Sprecher
Beschreibung
Quantum magnets with geometrical frustration stand out due to their highly degenerate ground states and their susceptibility to be tuned by applying pressure or magnetic field [1]. Such tuning can lead to quantum phase transitions from ordered to disordered states, or vice versa, with the emergent quantum critical points (QCPs) determining the deformed entropy landscapes in the respective phase diagrams. While, in general, there is fundamental interest in using the properties arising from such distorted entropy landscapes for applications (e.g. the magnetocaloric effect for low-temperature cooling [2,3]), I address here the role of residual exchange interactions in real materials. I demonstrate that a QCP can develop on a lower energy scale measured against the leading exchange couplings in the system.

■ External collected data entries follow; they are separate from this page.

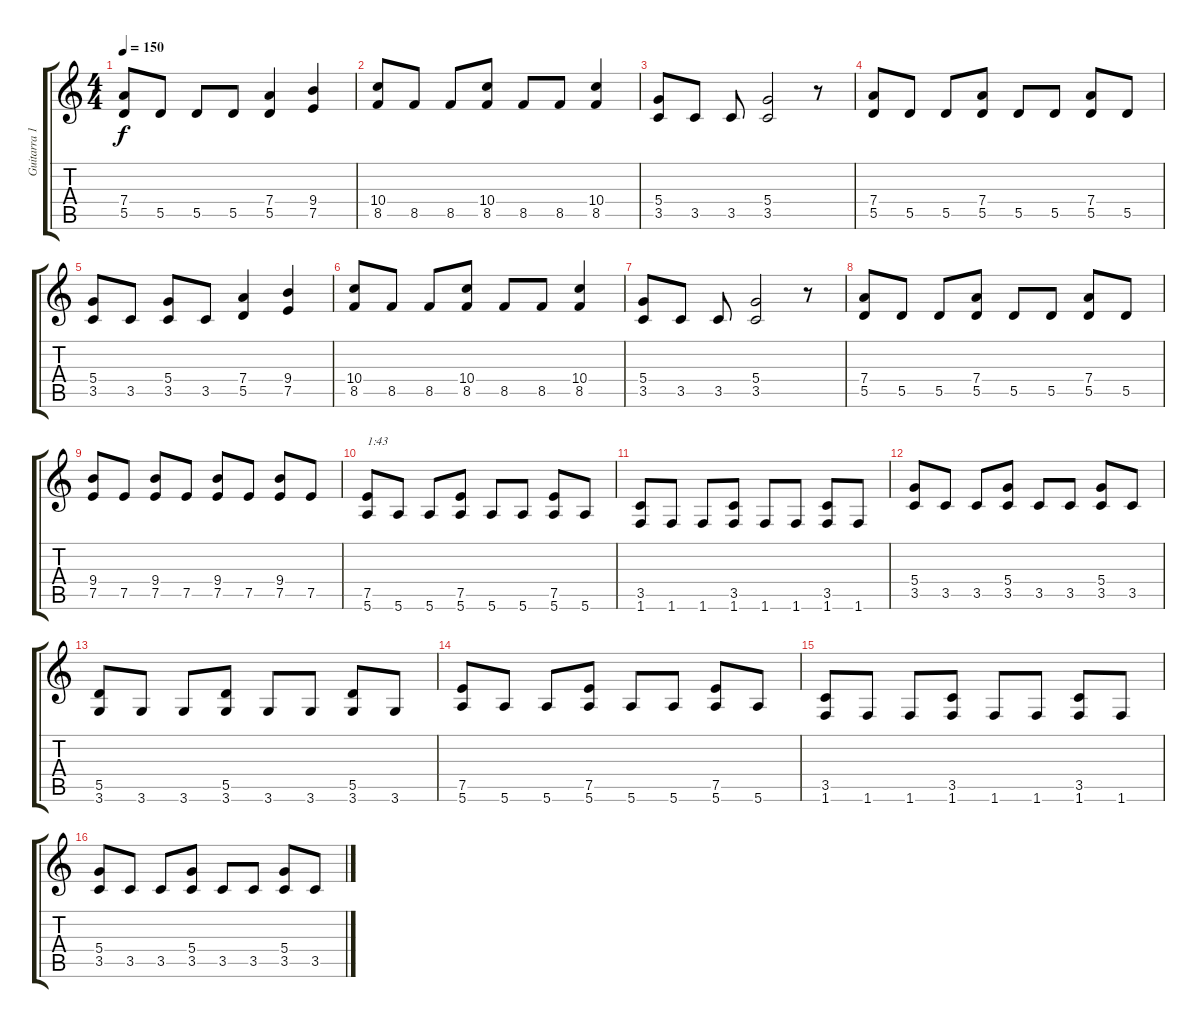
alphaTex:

\track ("Guitarra 1" "Guitarra 1") {instrument distortionguitar}
\staff {score tabs}
\tuning (E4 B3 G3 D3 A2 E2) {hide}
\ts (4 4)
\tempo 150
\clef g2
\ks c
(7.4 5.5).8{dy f} 5.5.8 5.5.8 5.5.8 (7.4 5.5).4 (9.4 7.5).4 |
(10.4 8.5).8 8.5.8 8.5.8 (10.4 8.5).8 8.5.8 8.5.8 (10.4 8.5).4 |
(5.4 3.5).8 3.5.8 3.5.8 (5.4 3.5).2 r.8 |
(7.4 5.5).8 5.5.8 5.5.8 (7.4 5.5).8 5.5.8 5.5.8 (7.4 5.5).8 5.5.8 |
(5.4 3.5).8 3.5.8 (5.4 3.5).8 3.5.8 (7.4 5.5).4 (9.4 7.5).4 |
(10.4 8.5).8 8.5.8 8.5.8 (10.4 8.5).8 8.5.8 8.5.8 (10.4 8.5).4 |
(5.4 3.5).8 3.5.8 3.5.8 (5.4 3.5).2 r.8 |
(7.4 5.5).8 5.5.8 5.5.8 (7.4 5.5).8 5.5.8 5.5.8 (7.4 5.5).8 5.5.8 |
(9.4 7.5).8 7.5.8 (9.4 7.5).8 7.5.8 (9.4 7.5).8 7.5.8 (9.4 7.5).8 7.5.8 |
(7.5 5.6).8{txt "1:43"} 5.6.8 5.6.8 (7.5 5.6).8 5.6.8 5.6.8 (7.5 5.6).8 5.6.8 |
(3.5 1.6).8 1.6.8 1.6.8 (3.5 1.6).8 1.6.8 1.6.8 (3.5 1.6).8 1.6.8 |
(5.4 3.5).8 3.5.8 3.5.8 (5.4 3.5).8 3.5.8 3.5.8 (5.4 3.5).8 3.5.8 |
(5.5 3.6).8 3.6.8 3.6.8 (5.5 3.6).8 3.6.8 3.6.8 (5.5 3.6).8 3.6.8 |
(7.5 5.6).8 5.6.8 5.6.8 (7.5 5.6).8 5.6.8 5.6.8 (7.5 5.6).8 5.6.8 |
(3.5 1.6).8 1.6.8 1.6.8 (3.5 1.6).8 1.6.8 1.6.8 (3.5 1.6).8 1.6.8 |
(5.4 3.5).8 3.5.8 3.5.8 (5.4 3.5).8 3.5.8 3.5.8 (5.4 3.5).8 3.5.8
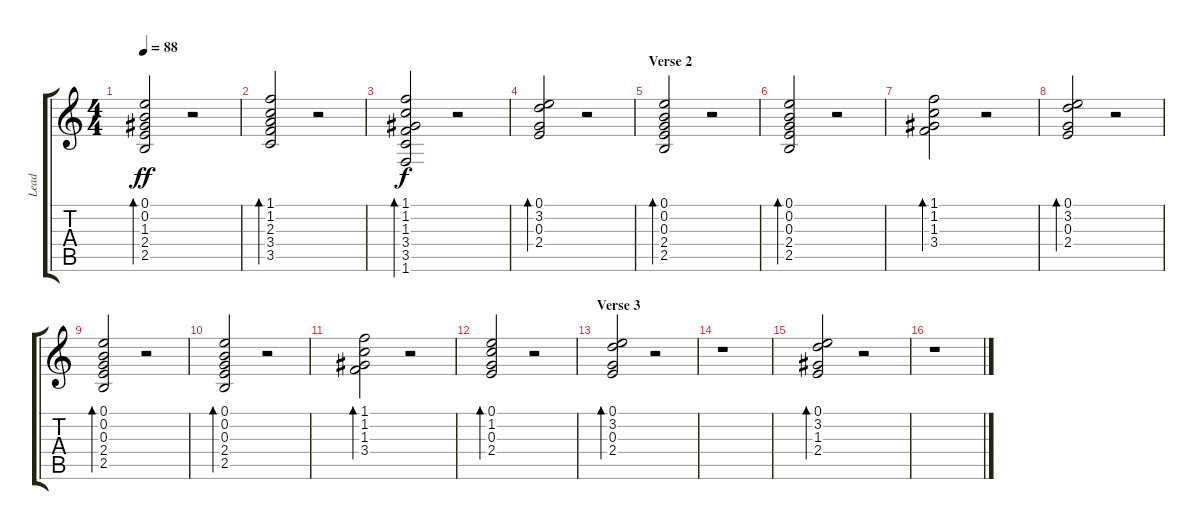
\track ("Lead " "Lead ") {instrument overdrivenguitar}
\staff {score tabs}
\tuning (E4 B3 G3 D3 A2 E2) {hide}
\ts (4 4)
\tempo 88
\clef g2
\ks c
(0.1 0.2 1.3 2.4 2.5).2{bd 240 dy ff volume 12} r.2 |
(1.1 1.2 2.3 3.4 3.5).2{bd 240 volume 16} r.2 |
(1.1 1.2 1.3 3.4 3.5 1.6).2{bd 240 dy f} r.2 |
(0.1 3.2 0.3 2.4).2{bd 240} r.2 |
\section ("" "Verse 2")
(0.1 0.2 0.3 2.4 2.5).2{bd 240} r.2 |
(0.1 0.2 0.3 2.4 2.5).2{bd 240} r.2 |
(1.1 1.2 1.3 3.4).2{bd 240} r.2 |
(0.1 3.2 0.3 2.4).2{bd 240} r.2 |
(0.1 0.2 0.3 2.4 2.5).2{bd 240} r.2 |
(0.1 0.2 0.3 2.4 2.5).2{bd 240} r.2 |
(1.1 1.2 1.3 3.4).2{bd 240} r.2 |
(0.1 1.2 0.3 2.4).2{bd 240} r.2 |
\section ("" "Verse 3")
(0.1 3.2 0.3 2.4).2{bd 240} r.2 |
r.1 |
(0.1 3.2 1.3 2.4).2{bd 240} r.2 |
r.1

In this talk, I present the case of the mineral atacamite Cu$_2$Cl(OH)$_3$, a sawtooth-chain compound where the non-uniform antiferromagnetic chain units [J ~ 336 K (basal-basal), J’ ~ 102 K (basal-apical)] are embedded into a weak 3D network of interchain couplings [4]. I will show that the magnetic phase diagram of atacamite contains a field-induced quantum critical point at 21.9(1) T (H || c axis) which emerges on a much lower energy scale compared to the leading terms in the spin Hamiltonian derived by means of density-functional theory [4,5]. The QCP separates field regions with and without long-range magnetic order. In the latter, underpinned by numerical results, the sawtooth chains decompose, but far away from full field polarization [5].
[1] M. Vojta, Rep. Prog. Phys. 81, 064501 (2018).
[2] M. Lang et al., Phys. Status Solidi B 250, 457 (2013).
[3] Y. Tokiwa et al., Commun. Mater. 2, 42 (2021).
[4] L. Heinze et al., Phys. Rev. Lett. 126, 207201 (2021).
[5] L. Heinze, T. Kotte et al., Phys. Rev. Lett. 134, 216701 (2025).